“This doesn’t look like the kind of place you’d build a steam locomotive,” I thought to myself.
But it is. Out past Middleton, where the sprawl of suburban Madison gives way to America’s dairyland, I found the large, handsome family farm of Steve Roudebush. The place is also home to Roudebush’s SPEC Machine, a custom shop catering to a variety of steam traction-engine projects — with one very big exception.
There, in the tallest of various outbuildings, I discovered an old friend, Chicago & North Western R-1 4-6-0 No. 1385, well on the way toward returning to steam, its gleaming new welded boiler resting atop a rebuilt frame sporting a sparkling set of restored running gear. As Roudebush showed me around, I found it easy to believe that it won’t be all that long before the 1385 is back on home rails at the Mid-Continent Railway Museum (MCRM), 40 miles to the northwest.
I also felt a slight sense of déjà vu, because I’d seen a similar boiler just two weeks before, resting on temporary wheels alongside a turntable in Owosso, Mich., where the Steam Railroading Institute (SRI) is rebuilding 1385’s sister engine, C&NW No. 175, acquired in 2017 from storage in Michigan’s Upper Peninsula.
A little background: in its heyday on the North Western, the R-1 was as ubiquitous as the Geep would be in the diesel era. The C&NW fielded 325 of them, far more than any other steam class on the railroad, all of them built between 1901 and 1908. They roamed virtually the entire North Western system, from the woods of Michigan’s Upper Peninsula to the prairies of Minnesota to the industrial tracks of the Chicago area.
With an operating boiler pressure of 200 psi and a bit more than 47 square feet of grate area, the R-1 could crank up nearly 40,000 pounds of tractive force, enough to do the job it was assigned. With its relatively tall drivers — 63 inches — it could make pretty good speed, too. So it was perfect for hauling freight on branch lines, but it could also move a passenger train at a good clip. As I said, the Geep of its day.
The two R-1s being restored are not identical (a third R-1, No. 444, is displayed at the Forney Transportation Museum in Denver). The 1385 looks a bit more antiquated, with its Stephenson valve gear and canted inboard valves. The 175, conversely, was one of a handful of R-1s equipped with Walschaerts valve gear and outboard valves.
The 1385, built by Alco in 1907, already is famous. The engine was 20 years into its career at Mid-Continent when in the 1980s it was tapped to haul the Prosperity Special, an exhibition train C&NW created to tour the entire system in 1982–83. It also performed for hundreds of thousands when it pulled the Great Circus Train into Milwaukee in 1985, ’86, and ’87.
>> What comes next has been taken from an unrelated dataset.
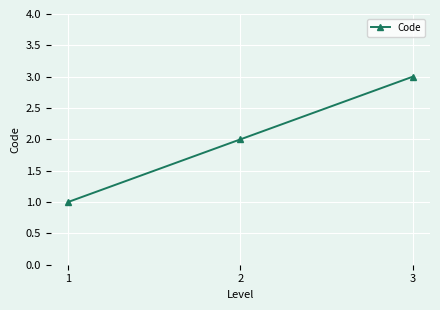

What is the minimum value shown in the chart?

1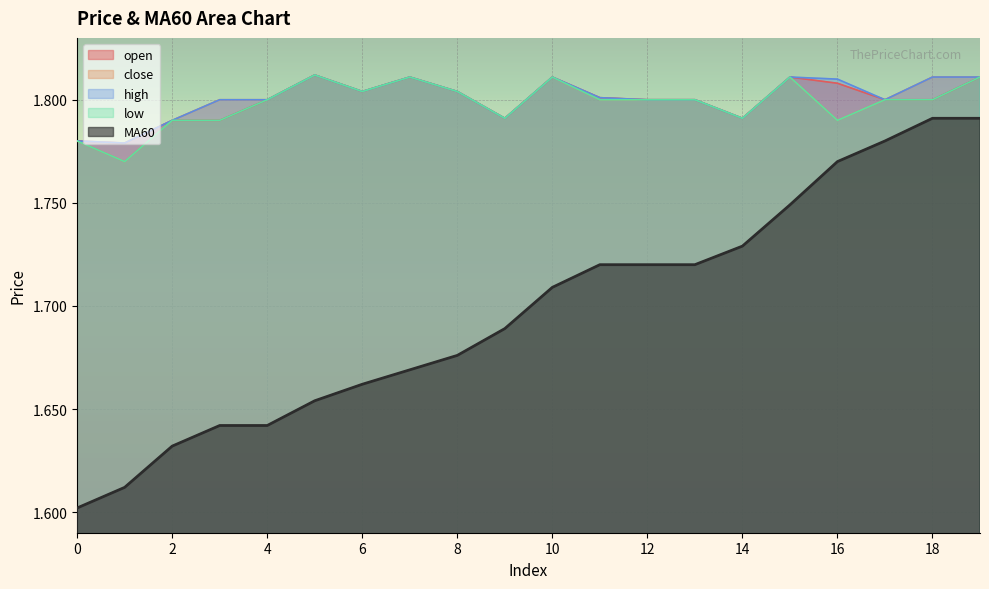

Where is the first local minimum for low?

1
Of that total, nearly $700,000 went into the design and fabrication of the new welded boiler, which was constructed at Continental Fabricators, Inc., a large St. Louis-based firm that has managed to work on a number of locomotives while pursuing its basic business of industrial pressure vessels. The new boiler arrived at SPEC Machine aboard a truck on September 25.
Now married to the frame and running gear, the boiler will be receiving its final outfitting in the months to come. When the time arrives, the engine will be lifted atop a lowboy truck and hauled to North Freedom over a route Roudebush says has already been meticulously laid out.
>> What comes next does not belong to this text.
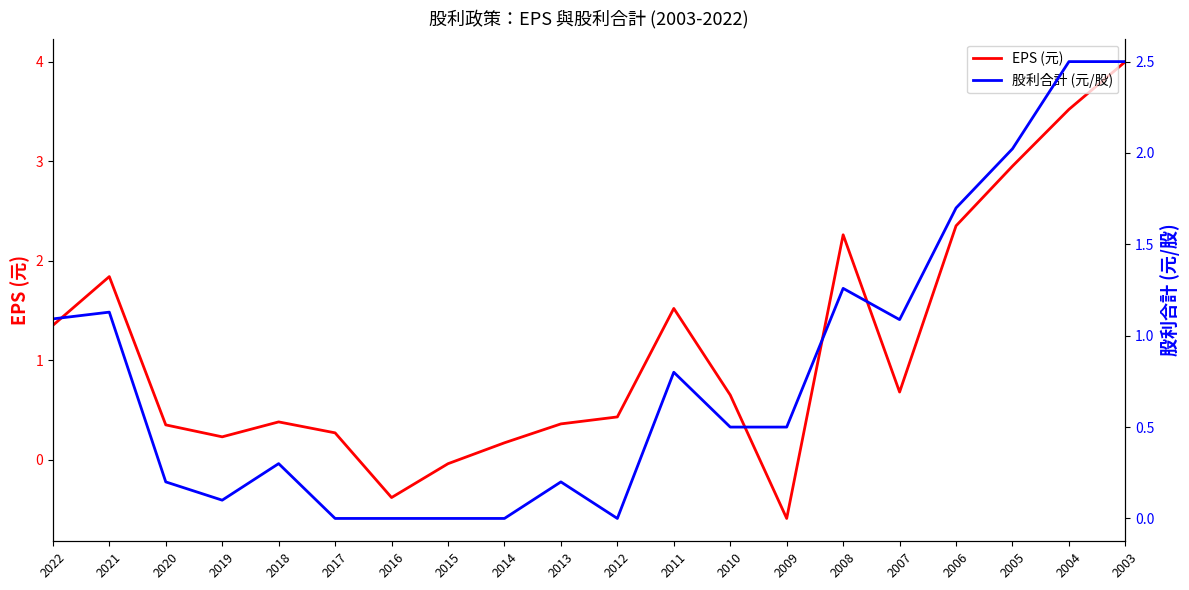

What is the smallest value displayed?

-0.6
The craftsmanship Roudebush and his son, Tyler, bring to the project is obvious when you walk through their shop, scattered with parts for traction engines and the 1385, including the latter’s brand-new cab. “If you think of boilers as widgets, this is just another widget, only larger,” says Roudebush. “You’ve got to do a great job, either way.”
The 175, turned out by Alco in 1908, figures to be back among the living before long, although in this case the SRI mechanical department will be rebuilding the R-1’s existing boiler. Ultrasonic testing shows the vessel to have good-to-adequate thickness, although the lower half of the firebox will need to be replaced. The boiler has been scraped, cleaned, painted, and marked up for the testing.
The SRI has applied for a large grant from the state of Michigan to enable the boiler repairs, and it hopes to hear good news on the funding in November. But much more work will need to be done, including replacement of the cab, air pump, piping, reservoirs, and one of the engine’s eccentric rods.
Once they’re back in steam, the two R-1s will make for an interesting contrast. In North Freedom, the 1385 will appear to be regal, a tall, commanding presence surrounded by smaller equipment. But it will look right at home on Mid-Continent’s rural 3.5-mile line, living up to its original mandate by North Western to be an engine that can go anywhere.
Back in September 1982, when Chicago & North Western leased the 1385 for its exhibition train, it issued a press release that described the old Ten-Wheeler in matter-of-fact terms: “The locomotive is a North Western R-1 class 4-6-0 unit . . . It is a GP (General Purpose) locomotive built in 1907 by the American Locomotive Company at Schenectady, N.Y.”
So even the railroad thought of it as a Geep. It will be great to see both of them back at work, doing exactly what C&NW bought them to do more than a century ago.